TV News

Kristen Wiig, Will Ferrell, and Jimmy Fallon Just Made Something Even Dumber Than the "Imagine" Video

It's called The Longest Days of Our Lives, and it's amazing

When Gal Gadot posted a collaborative version of John Lennon's "Imagine" last month, it seemed like the dumbest thing that any of the celebrities involved had ever done.

But now, Kristen Wiig, Will Ferrell, and Jimmy Fallon—who all contributed to Gadot's video—have teamed up to make something even dumber, and it is glorious.

The Longest Days of Our Lives is a social distancing soap opera that took over The Tonight Show on Wednesday, with all the mainstays of daytime television drama reimagined for a group video chat. With Fallon playing the protagonist, Winston—who suffers from on-again off-again amnesia as a result of "a mysterious canoeing accident"—Ferrell and Wiig each took on multiple characters who revealed various shocking secrets to a recurrent chorus of gasping.

Ferrell's range is particularly impressive, ducking out of frame to don or doff a fake mustache, a cowboy hat, and a scarf to represent each of Winston's identical triplet brothers in turn—with varyingly offensive accents. As Ferrell's cowboy character succinctly puts it: "I'm Fontaine, your other other brother. We have the same mother. We're evil twins of each other, and I'm your lover's lover."

Wiig, meanwhile, initially portrays Winston's lover Vanessa, who had a socially distant affair with Fontaine "through, like, Skype or something"—the revelation of which insights a vigorous video chat slapfight. But Vanessa is then transformed, through a wig and a wardrobe change, to become Melinda Charmin, who is simultaneously "the heiress to the Charmin toilet paper fortune," "Vanessa's estranged mother," and "the daughter of all of you."

Needless to say, the whole spectacle is so stupid that all three of the participants can barely keep straight faces, and neither can we.

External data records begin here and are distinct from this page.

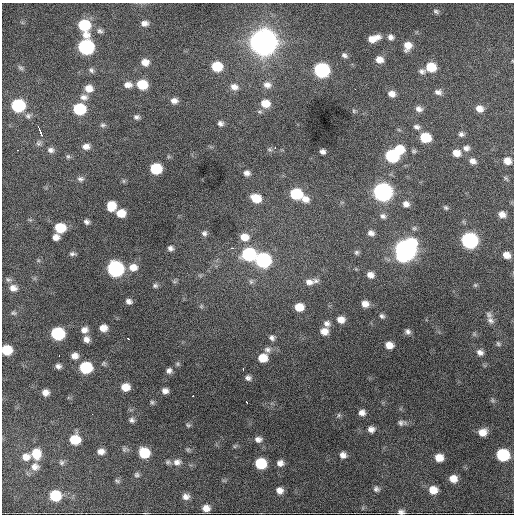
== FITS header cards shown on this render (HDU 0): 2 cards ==
NAXIS1  =                  512 / Axis length
NAXIS2  =                  512 / Axis length

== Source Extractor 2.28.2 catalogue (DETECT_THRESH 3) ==
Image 512 x 512 px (HDU 0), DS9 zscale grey, 1 PNG px = 1 image px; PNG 516 x 516 px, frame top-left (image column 1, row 512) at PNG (2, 3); no overlay
Background 2320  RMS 46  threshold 139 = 3 sigma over >= 5 px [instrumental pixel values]
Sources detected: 169; all 169 listed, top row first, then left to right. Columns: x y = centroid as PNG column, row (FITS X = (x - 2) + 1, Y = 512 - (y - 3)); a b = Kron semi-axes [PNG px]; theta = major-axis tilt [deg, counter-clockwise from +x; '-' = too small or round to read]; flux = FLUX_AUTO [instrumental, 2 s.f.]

It's a refreshing bit of absurd comic relief that successfully takes the edge off the general sense of a global crisis, and much more the kind of stupidity that people need right now—as opposed to a (literally and figuratively) tone-deaf version of a classic song.

Will Ferrell and Kristen Wiig are officially absolved—the other "Imagine" celebrities still have some work to do.